> [INPUT MATERIAL]:

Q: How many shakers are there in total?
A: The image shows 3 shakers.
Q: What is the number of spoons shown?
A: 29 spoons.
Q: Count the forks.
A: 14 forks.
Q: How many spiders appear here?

* * *

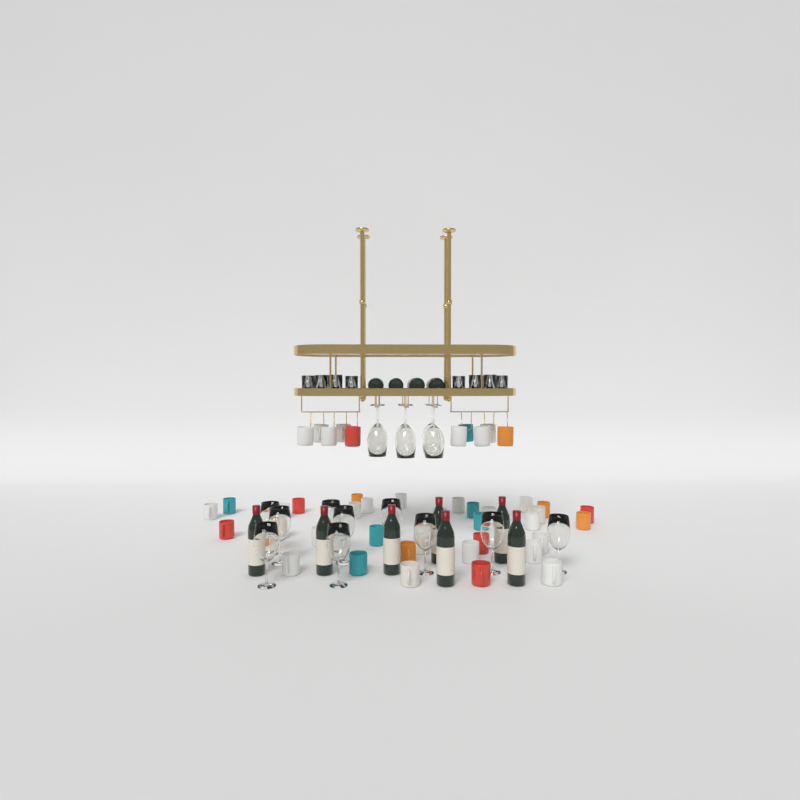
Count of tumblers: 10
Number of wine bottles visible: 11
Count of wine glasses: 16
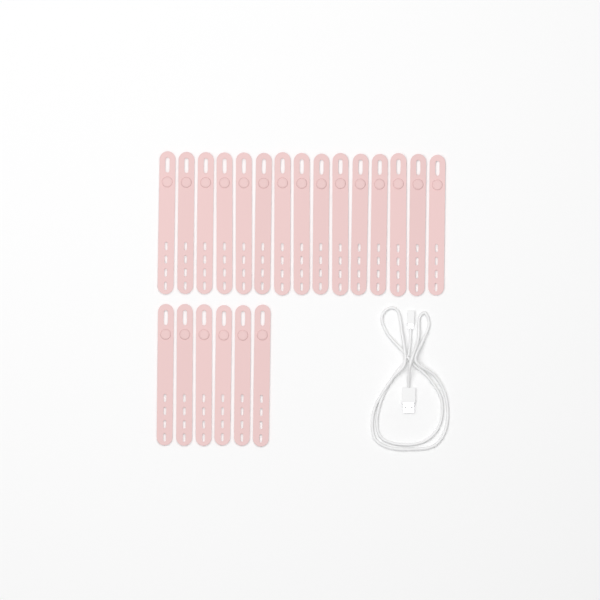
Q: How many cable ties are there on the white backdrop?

---

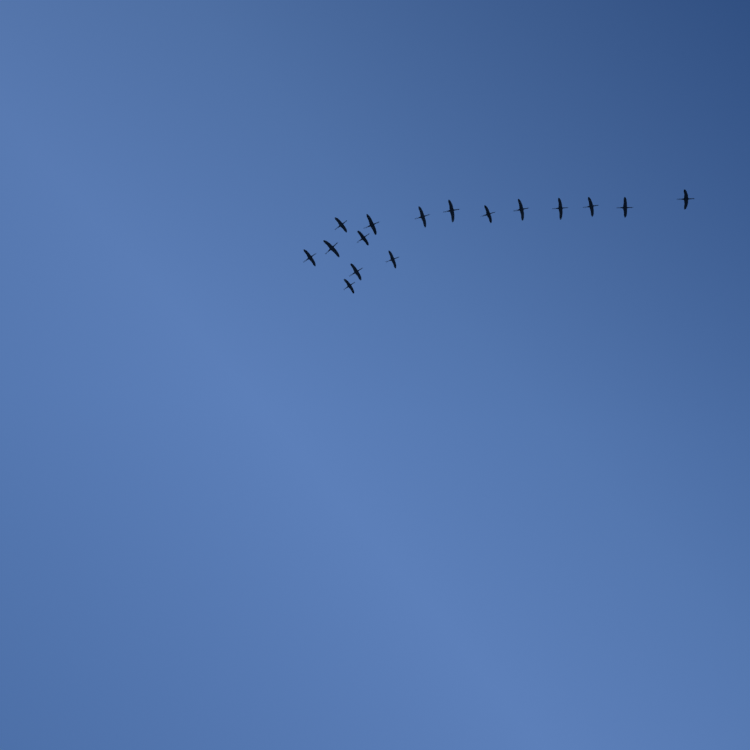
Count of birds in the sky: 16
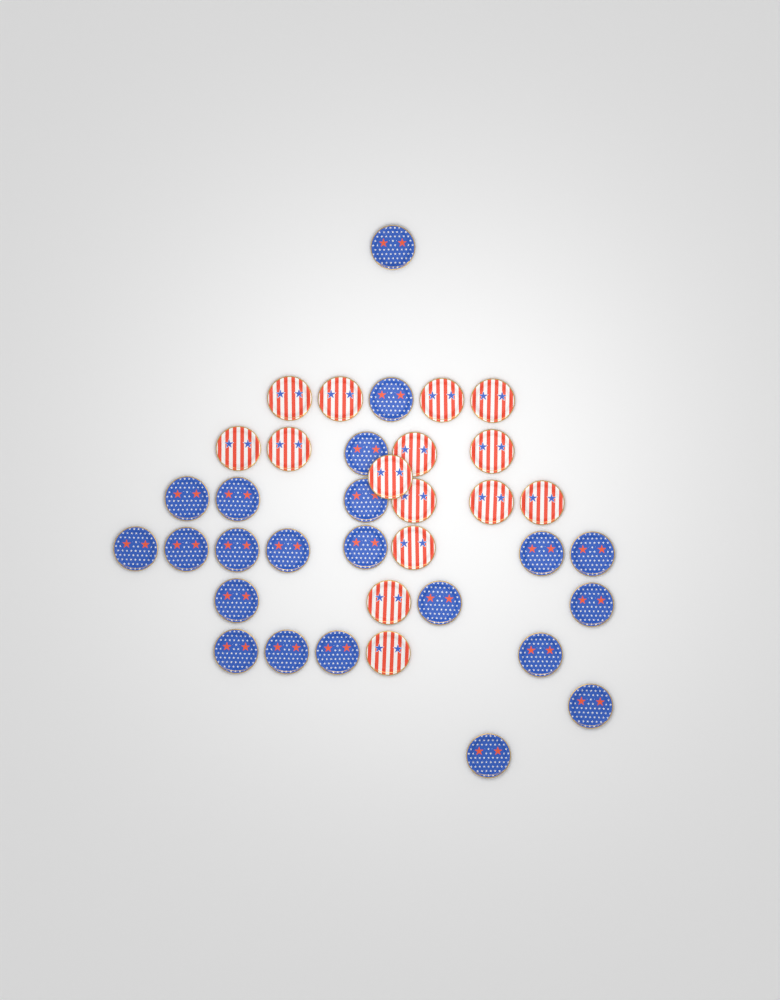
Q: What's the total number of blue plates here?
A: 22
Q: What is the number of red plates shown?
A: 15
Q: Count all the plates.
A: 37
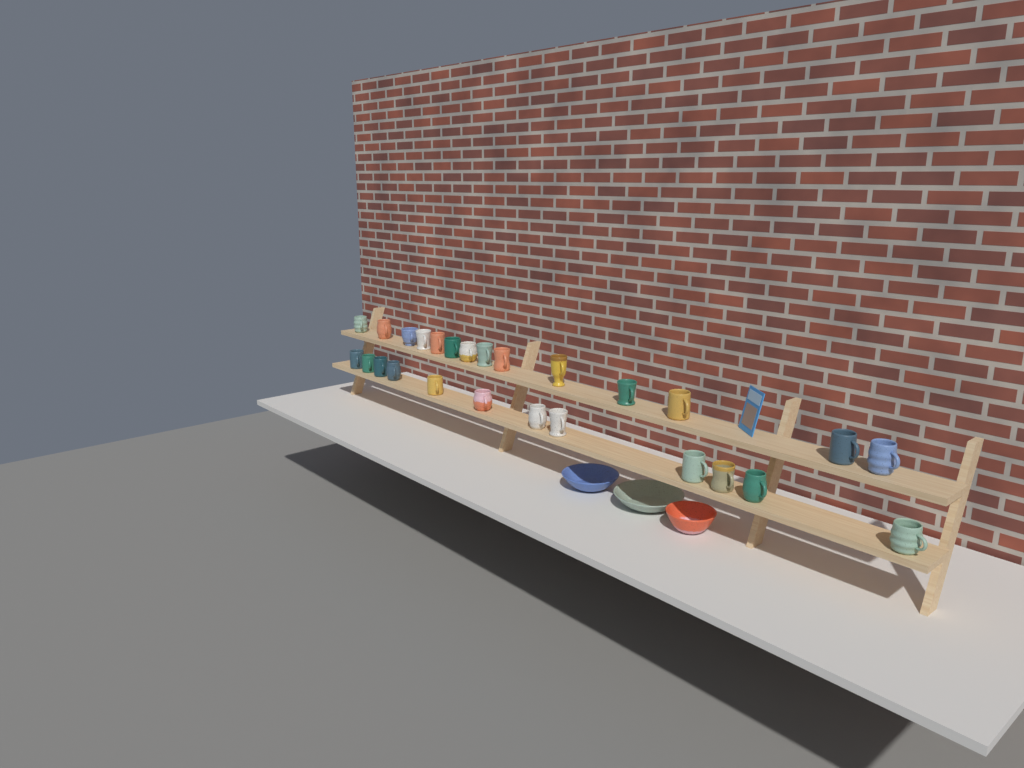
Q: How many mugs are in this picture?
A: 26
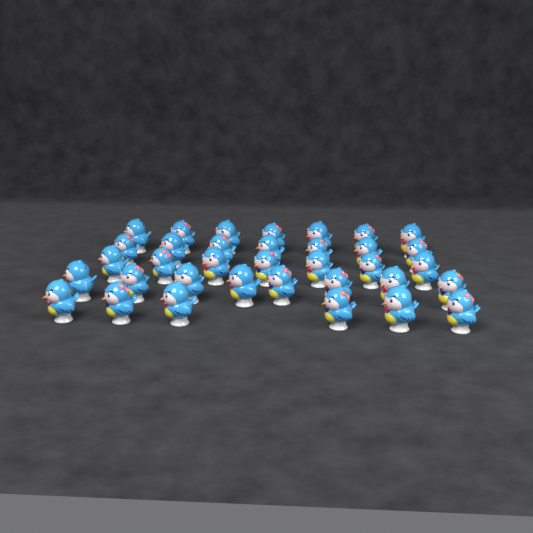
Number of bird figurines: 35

> [TASK TO CARRY OUT]: Copy without any change the lines starting at the one containing "Number of wine bottles visible: 11" and ending at the one containing "Count of wine glasses: 16".

> [TASK OUTPUT]:
Number of wine bottles visible: 11
Count of wine glasses: 16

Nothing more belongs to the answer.